Must know Christ Medical Center CHF Protocol.
Mnemonic: LMNOPQ. Q=Quinton Catheter (ie. in the dialysis pt with CHF they need dialysis)
Lasix 1mg/kg. 1-2 x home daily dose (usually 60mg or 80mg IV)
If urine output <200ml after 1hour, repeat same dose
Morphine 2mg IV (debatable efficacy; not on CHF standing orders)
NTG
-IV NTG 20mcg/min and TTE by increasing gtt 10-20mcg q5min or doubling rate q5min
-Titrate to MAP decrease of 20% as per CHF protocol
-Recall SL tab is 400mcg/5min or 80mcg/min (20mcg IV is low dose)
Nesiritide (Natrecor)
2 mcg/kg bolus IVP, then start drip at 0.01mcg/kg/min. Hold if SBP < 90.
Usually ordered after consultation with a cardiologist
Much more expensive and not necessarily better than NTG (studies drug reps refer to pushing Natrecor criticized for using suboptimal doses of NTG)

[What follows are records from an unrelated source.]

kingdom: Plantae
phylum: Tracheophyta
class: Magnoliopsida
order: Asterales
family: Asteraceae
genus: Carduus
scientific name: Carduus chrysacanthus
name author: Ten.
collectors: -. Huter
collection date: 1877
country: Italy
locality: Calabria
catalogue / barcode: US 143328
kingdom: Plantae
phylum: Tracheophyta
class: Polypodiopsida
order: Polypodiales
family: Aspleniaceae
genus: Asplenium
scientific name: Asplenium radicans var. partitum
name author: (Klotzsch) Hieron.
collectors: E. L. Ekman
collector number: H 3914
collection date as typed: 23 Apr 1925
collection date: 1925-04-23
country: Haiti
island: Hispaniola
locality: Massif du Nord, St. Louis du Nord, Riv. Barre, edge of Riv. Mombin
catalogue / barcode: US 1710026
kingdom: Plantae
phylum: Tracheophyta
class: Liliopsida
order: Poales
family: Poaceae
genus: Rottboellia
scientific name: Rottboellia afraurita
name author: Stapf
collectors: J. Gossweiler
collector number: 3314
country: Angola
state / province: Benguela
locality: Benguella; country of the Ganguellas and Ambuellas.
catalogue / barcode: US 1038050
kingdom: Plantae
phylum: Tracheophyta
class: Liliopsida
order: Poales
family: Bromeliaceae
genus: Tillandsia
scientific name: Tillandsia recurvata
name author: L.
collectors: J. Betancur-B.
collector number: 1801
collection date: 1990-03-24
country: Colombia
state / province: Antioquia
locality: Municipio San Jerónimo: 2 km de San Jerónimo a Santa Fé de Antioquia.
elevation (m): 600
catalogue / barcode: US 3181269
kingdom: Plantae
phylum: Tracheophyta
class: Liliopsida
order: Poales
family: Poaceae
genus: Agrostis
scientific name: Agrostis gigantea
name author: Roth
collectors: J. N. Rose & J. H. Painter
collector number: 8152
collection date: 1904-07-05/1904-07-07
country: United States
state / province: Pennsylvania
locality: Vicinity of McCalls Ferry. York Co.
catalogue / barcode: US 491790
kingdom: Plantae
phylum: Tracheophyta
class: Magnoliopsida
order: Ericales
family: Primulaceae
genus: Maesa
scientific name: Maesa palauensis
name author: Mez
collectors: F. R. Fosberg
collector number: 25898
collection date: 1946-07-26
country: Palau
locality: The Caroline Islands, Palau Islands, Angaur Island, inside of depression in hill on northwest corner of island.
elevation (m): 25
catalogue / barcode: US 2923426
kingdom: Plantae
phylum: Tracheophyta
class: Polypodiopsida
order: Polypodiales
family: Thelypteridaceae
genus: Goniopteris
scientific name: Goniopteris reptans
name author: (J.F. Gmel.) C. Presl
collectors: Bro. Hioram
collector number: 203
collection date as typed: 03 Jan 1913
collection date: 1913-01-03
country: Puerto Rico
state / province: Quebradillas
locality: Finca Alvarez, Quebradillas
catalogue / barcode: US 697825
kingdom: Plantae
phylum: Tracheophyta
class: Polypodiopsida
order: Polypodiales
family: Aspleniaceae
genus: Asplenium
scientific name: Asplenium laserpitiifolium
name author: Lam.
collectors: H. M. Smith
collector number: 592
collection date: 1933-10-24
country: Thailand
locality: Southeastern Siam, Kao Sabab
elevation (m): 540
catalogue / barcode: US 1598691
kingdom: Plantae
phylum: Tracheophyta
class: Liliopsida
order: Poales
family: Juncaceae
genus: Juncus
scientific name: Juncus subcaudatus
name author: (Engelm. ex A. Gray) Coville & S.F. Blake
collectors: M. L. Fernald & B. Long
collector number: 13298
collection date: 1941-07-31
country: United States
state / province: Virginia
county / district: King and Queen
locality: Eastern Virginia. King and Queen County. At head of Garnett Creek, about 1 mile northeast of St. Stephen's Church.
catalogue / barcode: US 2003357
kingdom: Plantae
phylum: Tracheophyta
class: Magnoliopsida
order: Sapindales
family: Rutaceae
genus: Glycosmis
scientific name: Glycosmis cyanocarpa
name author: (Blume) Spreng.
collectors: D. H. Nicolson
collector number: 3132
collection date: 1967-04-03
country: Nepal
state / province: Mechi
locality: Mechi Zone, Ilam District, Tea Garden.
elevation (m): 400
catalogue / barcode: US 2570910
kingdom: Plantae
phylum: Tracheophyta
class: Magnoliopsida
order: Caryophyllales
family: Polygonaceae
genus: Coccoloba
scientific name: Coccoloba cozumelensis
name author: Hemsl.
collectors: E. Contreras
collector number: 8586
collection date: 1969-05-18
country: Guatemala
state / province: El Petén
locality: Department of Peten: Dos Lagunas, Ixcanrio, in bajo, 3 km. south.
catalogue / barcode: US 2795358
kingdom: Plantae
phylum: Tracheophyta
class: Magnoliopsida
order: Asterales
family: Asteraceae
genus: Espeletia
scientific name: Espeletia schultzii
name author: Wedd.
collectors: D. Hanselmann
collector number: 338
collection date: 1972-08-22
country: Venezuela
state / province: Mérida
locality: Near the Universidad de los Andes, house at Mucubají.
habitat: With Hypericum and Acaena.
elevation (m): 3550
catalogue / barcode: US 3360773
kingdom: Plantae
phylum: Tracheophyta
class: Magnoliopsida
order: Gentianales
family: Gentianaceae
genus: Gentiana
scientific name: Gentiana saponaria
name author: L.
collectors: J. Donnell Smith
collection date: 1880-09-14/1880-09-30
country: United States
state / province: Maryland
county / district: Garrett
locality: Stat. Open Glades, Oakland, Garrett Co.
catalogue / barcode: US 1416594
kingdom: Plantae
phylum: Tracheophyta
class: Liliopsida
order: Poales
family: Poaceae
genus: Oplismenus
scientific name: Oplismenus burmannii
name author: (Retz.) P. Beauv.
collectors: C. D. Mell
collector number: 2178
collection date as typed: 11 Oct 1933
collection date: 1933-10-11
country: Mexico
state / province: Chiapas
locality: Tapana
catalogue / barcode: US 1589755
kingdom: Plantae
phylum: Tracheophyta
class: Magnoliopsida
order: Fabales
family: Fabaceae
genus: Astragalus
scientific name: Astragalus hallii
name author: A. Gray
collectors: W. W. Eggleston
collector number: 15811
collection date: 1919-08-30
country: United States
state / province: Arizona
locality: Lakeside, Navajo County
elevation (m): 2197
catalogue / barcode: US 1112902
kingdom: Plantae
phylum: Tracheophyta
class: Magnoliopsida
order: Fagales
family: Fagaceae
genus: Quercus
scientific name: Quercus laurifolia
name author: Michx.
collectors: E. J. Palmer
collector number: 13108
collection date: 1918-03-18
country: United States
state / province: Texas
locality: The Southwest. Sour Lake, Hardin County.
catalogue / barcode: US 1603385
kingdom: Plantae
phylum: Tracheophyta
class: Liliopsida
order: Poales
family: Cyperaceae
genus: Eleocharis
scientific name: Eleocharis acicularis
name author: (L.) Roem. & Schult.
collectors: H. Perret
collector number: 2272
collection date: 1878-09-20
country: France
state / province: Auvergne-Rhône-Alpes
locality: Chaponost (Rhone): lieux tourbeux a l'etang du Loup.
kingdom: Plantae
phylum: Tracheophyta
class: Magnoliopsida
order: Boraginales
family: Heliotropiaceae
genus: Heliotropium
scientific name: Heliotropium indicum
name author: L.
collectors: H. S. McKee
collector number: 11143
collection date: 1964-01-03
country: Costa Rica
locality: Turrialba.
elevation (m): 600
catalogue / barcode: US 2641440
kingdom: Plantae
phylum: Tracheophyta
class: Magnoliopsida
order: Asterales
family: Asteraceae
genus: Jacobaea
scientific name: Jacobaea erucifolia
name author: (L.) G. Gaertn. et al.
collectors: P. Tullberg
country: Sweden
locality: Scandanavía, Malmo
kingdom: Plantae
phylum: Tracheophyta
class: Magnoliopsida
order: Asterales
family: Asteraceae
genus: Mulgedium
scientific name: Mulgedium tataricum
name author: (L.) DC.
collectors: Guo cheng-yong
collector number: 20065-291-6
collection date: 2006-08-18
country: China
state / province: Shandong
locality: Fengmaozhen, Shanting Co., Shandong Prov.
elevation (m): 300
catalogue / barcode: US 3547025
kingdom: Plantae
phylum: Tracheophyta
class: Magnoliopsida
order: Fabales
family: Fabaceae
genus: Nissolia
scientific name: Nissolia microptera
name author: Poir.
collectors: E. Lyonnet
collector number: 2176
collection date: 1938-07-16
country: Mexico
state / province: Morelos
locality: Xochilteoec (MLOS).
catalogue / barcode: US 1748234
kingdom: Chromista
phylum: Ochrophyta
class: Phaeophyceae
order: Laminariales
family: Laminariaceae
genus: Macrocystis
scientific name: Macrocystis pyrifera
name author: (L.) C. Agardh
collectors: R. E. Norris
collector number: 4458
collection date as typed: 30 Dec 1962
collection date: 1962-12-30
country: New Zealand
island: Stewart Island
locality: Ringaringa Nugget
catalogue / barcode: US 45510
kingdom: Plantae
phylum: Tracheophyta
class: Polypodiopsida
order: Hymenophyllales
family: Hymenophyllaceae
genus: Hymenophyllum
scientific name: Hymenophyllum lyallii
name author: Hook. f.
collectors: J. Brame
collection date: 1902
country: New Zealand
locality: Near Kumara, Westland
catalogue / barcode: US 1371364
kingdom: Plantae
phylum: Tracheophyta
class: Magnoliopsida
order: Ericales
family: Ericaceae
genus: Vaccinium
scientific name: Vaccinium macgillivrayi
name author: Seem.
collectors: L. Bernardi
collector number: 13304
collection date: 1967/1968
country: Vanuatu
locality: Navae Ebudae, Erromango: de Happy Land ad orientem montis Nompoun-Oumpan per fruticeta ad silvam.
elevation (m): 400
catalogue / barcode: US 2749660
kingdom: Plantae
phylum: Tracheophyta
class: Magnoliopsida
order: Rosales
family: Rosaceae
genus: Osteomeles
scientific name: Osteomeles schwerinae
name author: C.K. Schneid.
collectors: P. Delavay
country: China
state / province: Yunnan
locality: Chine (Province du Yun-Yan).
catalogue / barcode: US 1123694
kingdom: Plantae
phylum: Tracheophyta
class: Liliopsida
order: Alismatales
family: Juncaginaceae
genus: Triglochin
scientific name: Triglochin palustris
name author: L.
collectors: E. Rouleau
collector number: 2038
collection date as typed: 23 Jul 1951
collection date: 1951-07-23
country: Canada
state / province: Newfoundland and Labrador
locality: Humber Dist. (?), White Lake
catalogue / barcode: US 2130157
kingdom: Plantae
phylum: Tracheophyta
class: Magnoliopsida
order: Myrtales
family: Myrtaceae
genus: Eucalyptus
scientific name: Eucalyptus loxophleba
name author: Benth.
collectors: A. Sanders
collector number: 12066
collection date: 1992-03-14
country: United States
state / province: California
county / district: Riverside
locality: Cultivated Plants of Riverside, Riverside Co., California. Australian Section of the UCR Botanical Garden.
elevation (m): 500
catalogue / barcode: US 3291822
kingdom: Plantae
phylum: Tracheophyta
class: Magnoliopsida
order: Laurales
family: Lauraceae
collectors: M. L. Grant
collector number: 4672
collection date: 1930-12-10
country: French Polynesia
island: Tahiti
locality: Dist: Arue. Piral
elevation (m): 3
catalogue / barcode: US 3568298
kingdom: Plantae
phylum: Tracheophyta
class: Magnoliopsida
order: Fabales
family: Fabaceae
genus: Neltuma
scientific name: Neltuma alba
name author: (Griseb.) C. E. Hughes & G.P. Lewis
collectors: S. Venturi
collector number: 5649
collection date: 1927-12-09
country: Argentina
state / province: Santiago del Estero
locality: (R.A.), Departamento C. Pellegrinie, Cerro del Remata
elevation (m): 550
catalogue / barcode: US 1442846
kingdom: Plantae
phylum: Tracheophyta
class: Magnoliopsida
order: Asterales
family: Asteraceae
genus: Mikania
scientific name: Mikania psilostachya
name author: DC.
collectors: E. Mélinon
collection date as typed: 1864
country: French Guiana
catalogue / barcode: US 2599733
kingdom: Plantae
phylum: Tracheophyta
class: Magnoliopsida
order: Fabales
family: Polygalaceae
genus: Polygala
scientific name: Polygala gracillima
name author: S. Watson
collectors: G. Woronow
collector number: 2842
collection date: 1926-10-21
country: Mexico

Oxygen (titrate to O2 sat > 92% by nasal cannula, ventimask or nonrebreather)
Position pt upright
Positive pressure ventilations prn (either BiPAP, or intubation with PEEP. Start BIPAP I 10/ E 4 to maintain sat >92%)
Pressors/Drips if needed
-NTG IV if SBP >90 (preload reducer, will also mildly reduce afterload)
-Nipride IV if SBP > 100 (more afterload reduction than NTG, coronary stealàischemia)
-Dopamine IV 2-20mcg/kg/min if SBP <100
-Dobutamine IV 2-20mcg/kg/min if SBP >100
-May drop BP due to beta-receptor mediated vasodilation
Ace Inhibitor:
-Note that hospital is graded on ACE-I administration so document reason for withholding ACE or ARB (renal insufficiency; allergy; hx of severe cough with ACE; potassium elevated; hypotension; pregnant, severe aortic stenosis)
Lisinopril (Prinvil/Zestril) 10 mg PO
Enalapril (Vasotec) 1.25mg IV
-First dose okay without creatinine, subsequent doses require creatinine
-Contraindications: hypotension, dehydration, poor perfusion, allergy, angioedema, pregnancy, renal insufficiency (cr >3), renal artery stenosis, hyperkalemia
- Hold if patient already took ACE in dosing cycle
Angiotensin Receptor Blocker (ARB)
Losartan (Cozaar) 25mg PO
-Use in Ace allergy
-First dose okay without creatinine, subsequent doses require creatinine
-Same contraindications as ACE Inhibitor.